• SHORT TASK A: Rewrite the lines of the records, starting at the line that has "Does wooden at" and stopping after the line that has "Yes, point (329, 529)", with "wooden chess set" changed to "chess set" and nothing else altered.

September 30, 2004
Water Meters, North and South
British Columbia often comes off smelling like roses in the Cascadia Scorecard – energy consumption, sprawl, lifespan, etc.
But the province lags far behind the Northwest states in the most basic step toward water conservation in homes and other buildings: charging by the gallon. The last figure I saw for British Columbia had more than 80 percent of residents paying for their water at a fixed rate. Most BC buildings don’t even have water meters where they draw water from public mains.
In the Northwest states, unmetered water is a rarity, found almost exclusively in remote rural areas or in places where people draw on their own wells.
Another thing about BC is that it often copies California’s environmental steps—clean car rules, air quality rules, etc. Yesterday, California mandated that cities charge their residents for water based on the quantity used, as the Sacramento Bee reports. Perhaps BC will emulate the Golden State again.
The California move is directly good for Cascadia in one other way: some small share of Sacramento’s water flows from the Trinity River, in northwestern California and southern Cascadia.

• SHORT TASK B: From the piece on water meters, write out the passage word for word, beginning at the words "In the Northwest" and ending after "Golden State again.".

• DATASET EXTRACT:
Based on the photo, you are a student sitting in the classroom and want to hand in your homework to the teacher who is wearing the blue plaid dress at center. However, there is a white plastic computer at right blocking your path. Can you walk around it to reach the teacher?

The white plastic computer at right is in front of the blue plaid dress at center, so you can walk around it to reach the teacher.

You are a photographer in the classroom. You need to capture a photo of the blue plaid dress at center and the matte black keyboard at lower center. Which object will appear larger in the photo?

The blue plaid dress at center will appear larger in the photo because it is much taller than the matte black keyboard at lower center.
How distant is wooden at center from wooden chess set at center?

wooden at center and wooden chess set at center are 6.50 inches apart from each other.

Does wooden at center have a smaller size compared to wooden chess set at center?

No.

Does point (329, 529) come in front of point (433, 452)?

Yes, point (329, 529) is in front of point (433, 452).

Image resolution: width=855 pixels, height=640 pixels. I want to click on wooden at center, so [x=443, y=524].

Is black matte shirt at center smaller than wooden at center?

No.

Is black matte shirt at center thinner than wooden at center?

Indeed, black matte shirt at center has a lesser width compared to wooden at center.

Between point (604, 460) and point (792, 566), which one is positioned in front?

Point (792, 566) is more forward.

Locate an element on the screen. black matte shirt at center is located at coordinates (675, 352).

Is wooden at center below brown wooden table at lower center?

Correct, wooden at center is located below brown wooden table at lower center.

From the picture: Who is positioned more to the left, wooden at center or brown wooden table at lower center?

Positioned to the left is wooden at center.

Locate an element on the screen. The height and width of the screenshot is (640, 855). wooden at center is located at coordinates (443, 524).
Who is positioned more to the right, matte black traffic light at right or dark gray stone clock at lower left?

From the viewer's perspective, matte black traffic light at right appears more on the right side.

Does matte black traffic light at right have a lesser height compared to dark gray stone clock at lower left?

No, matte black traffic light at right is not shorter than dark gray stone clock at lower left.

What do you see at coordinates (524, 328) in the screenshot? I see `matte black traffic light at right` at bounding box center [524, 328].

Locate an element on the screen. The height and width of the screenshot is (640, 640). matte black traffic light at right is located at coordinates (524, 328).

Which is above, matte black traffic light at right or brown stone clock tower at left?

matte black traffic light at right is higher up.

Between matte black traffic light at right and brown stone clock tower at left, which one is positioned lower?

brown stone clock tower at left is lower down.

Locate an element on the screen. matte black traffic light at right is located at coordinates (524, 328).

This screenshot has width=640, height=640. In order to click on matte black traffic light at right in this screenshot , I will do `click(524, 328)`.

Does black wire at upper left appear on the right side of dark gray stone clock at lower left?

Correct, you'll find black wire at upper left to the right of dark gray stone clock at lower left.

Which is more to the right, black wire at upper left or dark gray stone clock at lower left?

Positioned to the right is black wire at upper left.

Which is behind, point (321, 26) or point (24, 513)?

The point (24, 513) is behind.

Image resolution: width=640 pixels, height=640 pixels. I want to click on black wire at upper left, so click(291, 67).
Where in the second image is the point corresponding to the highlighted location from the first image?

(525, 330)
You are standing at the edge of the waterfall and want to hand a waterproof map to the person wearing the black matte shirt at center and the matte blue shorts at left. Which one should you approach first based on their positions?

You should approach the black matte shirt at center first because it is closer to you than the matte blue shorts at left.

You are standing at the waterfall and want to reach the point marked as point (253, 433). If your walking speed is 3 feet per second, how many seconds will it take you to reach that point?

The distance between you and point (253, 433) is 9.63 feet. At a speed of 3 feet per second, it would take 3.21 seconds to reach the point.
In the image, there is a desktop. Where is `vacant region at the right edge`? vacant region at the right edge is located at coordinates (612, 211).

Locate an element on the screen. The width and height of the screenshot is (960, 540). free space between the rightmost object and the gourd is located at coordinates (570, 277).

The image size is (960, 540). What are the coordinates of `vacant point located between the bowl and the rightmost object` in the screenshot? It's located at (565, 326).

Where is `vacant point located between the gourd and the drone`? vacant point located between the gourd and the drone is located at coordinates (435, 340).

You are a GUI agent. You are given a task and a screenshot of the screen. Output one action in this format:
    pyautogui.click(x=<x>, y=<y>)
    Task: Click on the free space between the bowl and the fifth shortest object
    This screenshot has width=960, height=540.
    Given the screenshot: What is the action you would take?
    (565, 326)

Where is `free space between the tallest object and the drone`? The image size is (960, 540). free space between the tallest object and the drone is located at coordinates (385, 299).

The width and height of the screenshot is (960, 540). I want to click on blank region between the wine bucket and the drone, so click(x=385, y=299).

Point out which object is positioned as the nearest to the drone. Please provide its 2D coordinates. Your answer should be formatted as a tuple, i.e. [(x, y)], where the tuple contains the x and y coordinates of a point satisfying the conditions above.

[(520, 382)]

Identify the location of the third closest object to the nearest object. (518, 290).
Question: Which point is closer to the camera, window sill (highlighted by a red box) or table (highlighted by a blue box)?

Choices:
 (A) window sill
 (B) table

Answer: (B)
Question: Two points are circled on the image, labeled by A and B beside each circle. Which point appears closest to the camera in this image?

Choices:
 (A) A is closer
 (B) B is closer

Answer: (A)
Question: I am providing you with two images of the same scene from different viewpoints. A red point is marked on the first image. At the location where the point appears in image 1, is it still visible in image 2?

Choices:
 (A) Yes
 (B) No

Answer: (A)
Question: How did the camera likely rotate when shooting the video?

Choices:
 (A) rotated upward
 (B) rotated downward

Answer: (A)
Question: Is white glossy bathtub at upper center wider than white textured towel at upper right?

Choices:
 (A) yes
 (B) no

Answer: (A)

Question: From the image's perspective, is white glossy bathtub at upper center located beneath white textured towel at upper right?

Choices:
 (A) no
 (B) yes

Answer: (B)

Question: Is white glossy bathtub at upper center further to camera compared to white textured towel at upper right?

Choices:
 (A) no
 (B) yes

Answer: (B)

• EXERCISE ANSWER A:
Does wooden at center have a smaller size compared to chess set at center?

No.

Does point (329, 529) come in front of point (433, 452)?

Yes, point (329, 529) is in front of point (433, 452).

• EXERCISE ANSWER B:
In the Northwest states, unmetered water is a rarity, found almost exclusively in remote rural areas or in places where people draw on their own wells.
Another thing about BC is that it often copies California’s environmental steps—clean car rules, air quality rules, etc. Yesterday, California mandated that cities charge their residents for water based on the quantity used, as the Sacramento Bee reports. Perhaps BC will emulate the Golden State again.